On n’y parle pas doping. Le fric, pourtant un des moteurs essentiels de tous les sports de compétition, n’y est même pas évoqué. Flavio Becca, l’homme derrière Leopard Trek, n’apparaît que dans un seul plan, lorsqu’il affiche un large sourire le soir de la présentation de son équipe de rêve... The Road uphill de Jean-Louis Schuller (High/ Low, Chungking dream) est un documentaire de cinéma et non pas un reportage de télévision. C’est un film d’auteur aussi, pour lequel le réalisateur, qui a une formation de cameraman, a cherché un angle original, une histoire derrière les déjà mythiques frères Schleck avant d’accepter la proposition du producteur Paul Thiltges de les suivre dans leur défi de gagner le Tour de France 2011. Cette histoire, racontait-il dans des entretiens dans la presse, il la tenait à partir du moment de la constitution d’une équipe nationale autour des deux frères. Mais même le folklore, la véritable idolâtrie que leur voue toute une nation, ne sont guère qu’effleurés dans le film.
Le véritable sujet de Jean-Louis Schuller, c’est la volonté des deux frères, décrits comme un Janus, un seul corps avec deux têtes, de gagner la plus prestigieuse course cycliste du monde. Et pour la gagner, il leur faut surmonter d’énormes souffrances, avoir un moral d’enfer pour résister à la pression constante qui pèse sur eux, avoir le sens du sacrifice (seul l’un des deux pourra gagner) et vaincre la peur de l’accident. Après la chute de Fränk Schleck en 2010, lorsque son tour s’est terminé à l’hôpital avec une clavicule cassée, et surtout après l’accident mortel du jeune Wouter Weylandt, membre de Leopard Trek, lors du Giro d’Italia en mai, le risque constant des cyclistes, qui n’ont qu’un petit casque pour se protéger, devient palpable. Philippe Brunel, journaliste sportif spécialisé en cyclisme, qui intervient longuement dans le film (à côté de son confrère britannique Phil Ligett), affirme d’ailleurs que le Tour de France 2011 a été perdu dans la descente du col de Manse, vers Gap, où Andy Schleck, prudent sur la route glissante, a perdu les quelques précieuses secondes qui lui manquaient à l’arrivée pour être en haut du podium. Ce que son père, Johny Schleck, confirme en soulignant qu’il appris à ses fils que ne pas se retrouver à l’hôpital était plus important que de gagner à tout prix.
Jean-Louis Schuller a suivi l’équipe Leopard Trek dès le premier stage en montagne, où les cyclistes de l’équipe se retrouvaient librement pour faire connaissance – avant d’enfourcher les vélos pour une dure saison d’entraînements et cette grande ambition de gagner à Paris.

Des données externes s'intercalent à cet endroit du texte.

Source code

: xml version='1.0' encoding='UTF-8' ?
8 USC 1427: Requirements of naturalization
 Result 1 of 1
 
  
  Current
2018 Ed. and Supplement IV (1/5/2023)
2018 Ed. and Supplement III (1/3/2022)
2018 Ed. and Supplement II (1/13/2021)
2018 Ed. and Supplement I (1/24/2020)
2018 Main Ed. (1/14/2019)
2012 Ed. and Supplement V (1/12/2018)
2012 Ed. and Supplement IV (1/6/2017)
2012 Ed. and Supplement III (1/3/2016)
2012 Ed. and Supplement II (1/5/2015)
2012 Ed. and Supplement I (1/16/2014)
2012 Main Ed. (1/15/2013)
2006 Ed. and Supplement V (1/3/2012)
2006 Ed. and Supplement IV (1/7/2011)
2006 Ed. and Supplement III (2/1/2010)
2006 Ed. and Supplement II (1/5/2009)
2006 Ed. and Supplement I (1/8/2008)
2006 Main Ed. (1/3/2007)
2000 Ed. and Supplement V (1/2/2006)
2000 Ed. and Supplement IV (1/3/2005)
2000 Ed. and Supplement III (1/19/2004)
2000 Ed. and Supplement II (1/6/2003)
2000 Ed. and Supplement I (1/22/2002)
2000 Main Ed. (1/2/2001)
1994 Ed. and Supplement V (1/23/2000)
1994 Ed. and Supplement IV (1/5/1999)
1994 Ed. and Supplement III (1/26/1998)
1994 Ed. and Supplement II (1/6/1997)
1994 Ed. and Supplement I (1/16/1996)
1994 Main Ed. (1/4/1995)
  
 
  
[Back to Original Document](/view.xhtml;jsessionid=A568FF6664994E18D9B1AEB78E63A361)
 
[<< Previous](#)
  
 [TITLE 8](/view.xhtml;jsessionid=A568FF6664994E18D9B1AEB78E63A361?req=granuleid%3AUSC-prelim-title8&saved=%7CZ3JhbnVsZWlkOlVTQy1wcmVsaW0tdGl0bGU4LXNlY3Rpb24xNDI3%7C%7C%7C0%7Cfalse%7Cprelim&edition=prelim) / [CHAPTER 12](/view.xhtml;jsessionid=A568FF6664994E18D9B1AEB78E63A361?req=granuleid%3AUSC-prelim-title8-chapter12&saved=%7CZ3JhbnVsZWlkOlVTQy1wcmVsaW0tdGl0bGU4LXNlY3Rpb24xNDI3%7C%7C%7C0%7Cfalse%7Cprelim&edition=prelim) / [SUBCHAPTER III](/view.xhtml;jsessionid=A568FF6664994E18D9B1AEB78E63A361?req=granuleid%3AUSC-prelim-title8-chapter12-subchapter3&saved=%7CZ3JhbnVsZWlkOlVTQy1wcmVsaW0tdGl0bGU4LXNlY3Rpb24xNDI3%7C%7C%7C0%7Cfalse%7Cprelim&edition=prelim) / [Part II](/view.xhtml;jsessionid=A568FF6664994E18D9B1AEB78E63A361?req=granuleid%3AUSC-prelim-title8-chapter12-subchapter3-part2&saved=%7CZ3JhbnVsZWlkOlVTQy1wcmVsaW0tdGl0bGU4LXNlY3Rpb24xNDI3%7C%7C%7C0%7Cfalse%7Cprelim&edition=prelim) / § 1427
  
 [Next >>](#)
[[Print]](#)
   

Bien qu’amateur de cyclisme, il n’est pas spécialiste sur la question (ce que des journalistes sportifs locaux allaient d’ailleurs lui reprocher avant la sortie du film), mais il s’intéresse toujours dans ses films aux motivations des gens qu’il observe à se passionner autant à faire ce qu’ils font – que ce soit le jeu ou le sport. Grâce à sa discrétion, à la distance qu’il gardait (il n’a jamais harcelé les cyclistes durant ou juste après l’effort) et à son équipement léger, il a réussi à pénétrer leur univers. Ce qui vaut au film des moments inédits, comme les discussions stratégiques avec l’équipe et ses leaders dans le bus avant une étape ou les séquences à l’intérieur de la voiture de Kim Andersen et Brian Nygaard lors du Tour.
Puis il y a ces moments incroyables où l’on voit (enfin) l’émotion d’Andy et de Fränk Schleck : un regard vide marqué par la douleur et la déception, qui ne dure que quelques secondes – Jean-Louis Schuller est là où les journalistes se perdent dans le chaos ambiant, et « fait du Schuller », en réduisant la coulisse sonore sur l’essentiel, une respiration, le bruit d’une serviette qui sèche la transpiration, faisant comme des parenthèses en apnée dans la tête d’un homme qui se rend compte de la portée de ce qui vient de lui arriver. Ou cette accolade intime de Fränk pour Andy à l’arrivée du dernier contre-la-montre, où les deux frères ont compris qu’aucun des deux n’avait gagné le Tour 2011. Et Jean-Louis Schuller nous offre de ces superbes images dont il a le secret, comme le regard tendu des fans en attente dans les montagnes, de véritables murs de drapeaux au lion rouge, des images de nature aussi. On en oublierait presque que vers la fin, le film a quelques longueurs, qu’il se prend quand même au jeu de l’excitation pour la course et que c’est un peu décousu par moments.